■ Document section
──────
In [1]:
## Data Cleaning

In [2]:
# import libraries
import pandas as pd
import numpy as np
import re # for RegEx on columns
import functools as ft #for reducing 7 merges to one

In [3]:
## Import the Data

In [4]:
broadband = pd.read_csv("broadband.csv", sep ='\t') 
education = pd.read_csv("education_expenditures.csv", sep ='\t')
gini = pd.read_csv("gini_index.csv", sep ='\t')
infant = pd.read_csv("infant_mortality.csv", sep ='\t')
internet = pd.read_csv("internet_users.csv", sep ='\t')
maternal = pd.read_csv("maternal_mortality.csv", sep ='\t')
unemployment = pd.read_csv("unemployment.csv", sep ='\t')

In [5]:
dfs = [broadband, education, gini, infant, internet, maternal, unemployment]

In [6]:
# change all 'Date of Information' columns to 'date_of_info' with dtype int64
for df in dfs:
    df.rename(columns = {'Date of Information':'date_of_info'}, inplace = True)
──────
■ Record set
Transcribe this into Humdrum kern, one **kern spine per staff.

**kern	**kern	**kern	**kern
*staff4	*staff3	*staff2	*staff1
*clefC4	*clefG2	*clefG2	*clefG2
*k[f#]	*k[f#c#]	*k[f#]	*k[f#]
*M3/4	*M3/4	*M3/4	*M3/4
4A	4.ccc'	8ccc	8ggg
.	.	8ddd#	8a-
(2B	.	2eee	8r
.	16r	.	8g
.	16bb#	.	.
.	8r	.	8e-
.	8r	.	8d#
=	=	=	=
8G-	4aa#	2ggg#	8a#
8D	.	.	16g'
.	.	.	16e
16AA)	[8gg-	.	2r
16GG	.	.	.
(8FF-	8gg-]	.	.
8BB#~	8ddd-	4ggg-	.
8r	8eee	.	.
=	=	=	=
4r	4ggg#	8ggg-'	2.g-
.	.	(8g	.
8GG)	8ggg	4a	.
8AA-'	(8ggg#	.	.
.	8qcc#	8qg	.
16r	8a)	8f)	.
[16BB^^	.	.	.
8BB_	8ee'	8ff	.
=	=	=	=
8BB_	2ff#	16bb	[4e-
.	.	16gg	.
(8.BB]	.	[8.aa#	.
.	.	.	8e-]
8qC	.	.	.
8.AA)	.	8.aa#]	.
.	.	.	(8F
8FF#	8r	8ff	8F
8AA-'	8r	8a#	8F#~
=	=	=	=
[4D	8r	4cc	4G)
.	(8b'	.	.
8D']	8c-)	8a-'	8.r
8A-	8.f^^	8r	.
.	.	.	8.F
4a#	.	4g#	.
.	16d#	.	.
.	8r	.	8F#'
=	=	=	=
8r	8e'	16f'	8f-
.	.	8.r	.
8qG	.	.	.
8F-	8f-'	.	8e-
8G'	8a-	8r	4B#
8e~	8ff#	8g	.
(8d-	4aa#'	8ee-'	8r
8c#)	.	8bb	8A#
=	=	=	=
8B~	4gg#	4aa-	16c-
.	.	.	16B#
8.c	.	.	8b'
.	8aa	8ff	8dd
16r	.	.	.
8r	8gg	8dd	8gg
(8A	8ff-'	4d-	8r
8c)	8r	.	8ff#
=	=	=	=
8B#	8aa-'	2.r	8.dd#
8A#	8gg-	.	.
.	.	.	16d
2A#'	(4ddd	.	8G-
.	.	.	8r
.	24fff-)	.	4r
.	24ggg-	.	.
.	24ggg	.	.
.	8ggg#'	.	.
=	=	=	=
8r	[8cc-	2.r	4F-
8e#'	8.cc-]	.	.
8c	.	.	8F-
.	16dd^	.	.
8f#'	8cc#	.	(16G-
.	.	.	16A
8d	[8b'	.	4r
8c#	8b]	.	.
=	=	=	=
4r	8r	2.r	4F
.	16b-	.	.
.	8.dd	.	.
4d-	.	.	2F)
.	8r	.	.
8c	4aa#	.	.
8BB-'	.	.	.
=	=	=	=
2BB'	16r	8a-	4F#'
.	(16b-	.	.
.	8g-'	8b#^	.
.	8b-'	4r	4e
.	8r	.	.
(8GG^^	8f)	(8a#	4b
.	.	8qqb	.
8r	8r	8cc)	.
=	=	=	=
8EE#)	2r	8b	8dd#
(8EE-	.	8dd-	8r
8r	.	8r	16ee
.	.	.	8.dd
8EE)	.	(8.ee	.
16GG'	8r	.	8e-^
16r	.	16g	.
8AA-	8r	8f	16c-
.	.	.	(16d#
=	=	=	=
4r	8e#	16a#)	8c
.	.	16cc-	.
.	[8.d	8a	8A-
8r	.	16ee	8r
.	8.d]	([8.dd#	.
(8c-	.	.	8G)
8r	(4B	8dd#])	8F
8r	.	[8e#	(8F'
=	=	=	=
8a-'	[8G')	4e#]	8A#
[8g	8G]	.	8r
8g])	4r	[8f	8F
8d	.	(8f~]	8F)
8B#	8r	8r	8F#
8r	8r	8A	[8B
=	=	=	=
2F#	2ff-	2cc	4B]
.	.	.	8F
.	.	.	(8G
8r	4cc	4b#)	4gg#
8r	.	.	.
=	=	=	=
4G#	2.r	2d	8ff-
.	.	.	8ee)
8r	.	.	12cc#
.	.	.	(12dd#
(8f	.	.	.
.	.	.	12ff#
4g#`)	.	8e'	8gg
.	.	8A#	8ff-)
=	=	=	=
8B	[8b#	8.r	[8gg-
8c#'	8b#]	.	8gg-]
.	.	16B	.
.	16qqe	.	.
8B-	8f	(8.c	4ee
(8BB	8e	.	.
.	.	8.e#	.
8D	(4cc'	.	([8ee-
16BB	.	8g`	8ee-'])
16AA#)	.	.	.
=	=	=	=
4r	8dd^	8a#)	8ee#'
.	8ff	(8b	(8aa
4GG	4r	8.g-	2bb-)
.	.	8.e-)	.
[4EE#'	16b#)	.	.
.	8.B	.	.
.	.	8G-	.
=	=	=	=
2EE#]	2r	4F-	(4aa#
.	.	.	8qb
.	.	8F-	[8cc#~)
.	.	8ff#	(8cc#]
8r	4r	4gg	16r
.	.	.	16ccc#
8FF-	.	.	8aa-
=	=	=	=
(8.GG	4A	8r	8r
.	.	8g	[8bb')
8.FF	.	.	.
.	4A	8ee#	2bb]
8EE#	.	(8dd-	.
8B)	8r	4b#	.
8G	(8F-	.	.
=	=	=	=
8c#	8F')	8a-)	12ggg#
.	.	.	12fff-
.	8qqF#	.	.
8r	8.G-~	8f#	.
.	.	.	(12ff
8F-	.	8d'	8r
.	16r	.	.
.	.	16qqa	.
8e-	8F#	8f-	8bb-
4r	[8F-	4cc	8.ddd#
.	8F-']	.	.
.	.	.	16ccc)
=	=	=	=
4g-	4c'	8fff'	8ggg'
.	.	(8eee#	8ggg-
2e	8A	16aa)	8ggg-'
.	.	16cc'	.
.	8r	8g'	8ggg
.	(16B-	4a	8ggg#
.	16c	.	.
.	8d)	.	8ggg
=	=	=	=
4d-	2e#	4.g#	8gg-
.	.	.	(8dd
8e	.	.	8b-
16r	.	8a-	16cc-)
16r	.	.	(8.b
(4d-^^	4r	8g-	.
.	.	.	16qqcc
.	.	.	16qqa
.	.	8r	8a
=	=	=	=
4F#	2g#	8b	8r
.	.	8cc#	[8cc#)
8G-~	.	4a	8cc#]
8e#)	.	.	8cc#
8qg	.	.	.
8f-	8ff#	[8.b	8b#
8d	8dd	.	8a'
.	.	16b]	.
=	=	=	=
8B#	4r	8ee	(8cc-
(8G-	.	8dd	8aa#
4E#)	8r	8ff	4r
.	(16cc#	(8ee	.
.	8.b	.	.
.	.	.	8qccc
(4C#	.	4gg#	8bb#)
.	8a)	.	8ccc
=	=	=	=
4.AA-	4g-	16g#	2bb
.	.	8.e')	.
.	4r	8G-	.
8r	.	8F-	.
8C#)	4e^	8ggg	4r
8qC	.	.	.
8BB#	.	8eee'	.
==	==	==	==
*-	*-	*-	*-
──────
■ Tasks
A - List every CSV file name that the data-cleaning notebook reads in.
B - Write the next part of the data-cleaning notebook, picking up after its last line of code.

■ Answer list
A -
broadband.csv
education_expenditures.csv
gini_index.csv
infant_mortality.csv
internet_users.csv
maternal_mortality.csv
unemployment.csv

B -
    df['date_of_info'] = df['date_of_info'].str.replace(r'\D+', '', regex=True).apply(pd.to_numeric)

In [7]:
# update date_of_info column in infant dataframe to say 2022
infant['date_of_info'].fillna(value=2022, inplace=True)

In [8]:
# add column name for broadband, gini, and internet
broadband.rename(columns = {'Unnamed: 2':'broadband_users'}, inplace = True)
gini.rename(columns = {'Unnamed: 2':'gini_index'}, inplace = True)
internet.rename(columns = {'Unnamed: 2':'internet_users'}, inplace = True)

In [9]:
# change column name for education, infant, maternal, and unemployment
education.rename(columns = {'% of GDP':'percent_education_of_gdp'}, inplace = True)
infant.rename(columns = {'deaths/1,000 live births':'infant_deaths_per_1K_births'}, inplace = True)
maternal.rename(columns = {'deaths/100,000 live births':'maternal_deaths_per100Kbirths'}, inplace = True)
unemployment.rename(columns = {'%':'percent_labor_force_unemployed'}, inplace = True)

In [10]:
# remove commas from numbers in variable columns
broadband['broadband_users'] = broadband['broadband_users'].apply(lambda x : x.replace(',','')).apply(pd.to_numeric)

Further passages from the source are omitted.